**PROBLEM DESCRIPTION**
Copy the data word for word, from its first line through the line that contains "470.5], [0, 0, 1]] dist [0.010451, -0.000818]".

· · · · ·

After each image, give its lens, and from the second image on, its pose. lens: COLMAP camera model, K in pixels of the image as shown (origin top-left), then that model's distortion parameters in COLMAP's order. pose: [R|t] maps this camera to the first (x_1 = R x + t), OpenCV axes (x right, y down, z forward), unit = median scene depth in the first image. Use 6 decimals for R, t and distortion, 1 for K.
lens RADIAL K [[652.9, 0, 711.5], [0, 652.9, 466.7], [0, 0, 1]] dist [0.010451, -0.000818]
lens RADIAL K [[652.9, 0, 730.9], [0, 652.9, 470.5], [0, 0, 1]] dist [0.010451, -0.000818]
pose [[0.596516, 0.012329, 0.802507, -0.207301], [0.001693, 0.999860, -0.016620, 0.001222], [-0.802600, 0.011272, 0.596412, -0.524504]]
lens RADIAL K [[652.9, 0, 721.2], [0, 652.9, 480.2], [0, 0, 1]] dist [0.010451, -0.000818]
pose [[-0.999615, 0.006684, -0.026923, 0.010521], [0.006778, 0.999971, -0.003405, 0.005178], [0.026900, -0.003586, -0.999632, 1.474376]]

· · · · ·

**EXPECTED OUTPUT**
After each image, give its lens, and from the second image on, its pose. lens: COLMAP camera model, K in pixels of the image as shown (origin top-left), then that model's distortion parameters in COLMAP's order. pose: [R|t] maps this camera to the first (x_1 = R x + t), OpenCV axes (x right, y down, z forward), unit = median scene depth in the first image. Use 6 decimals for R, t and distortion, 1 for K.
lens RADIAL K [[652.9, 0, 711.5], [0, 652.9, 466.7], [0, 0, 1]] dist [0.010451, -0.000818]
lens RADIAL K [[652.9, 0, 730.9], [0, 652.9, 470.5], [0, 0, 1]] dist [0.010451, -0.000818]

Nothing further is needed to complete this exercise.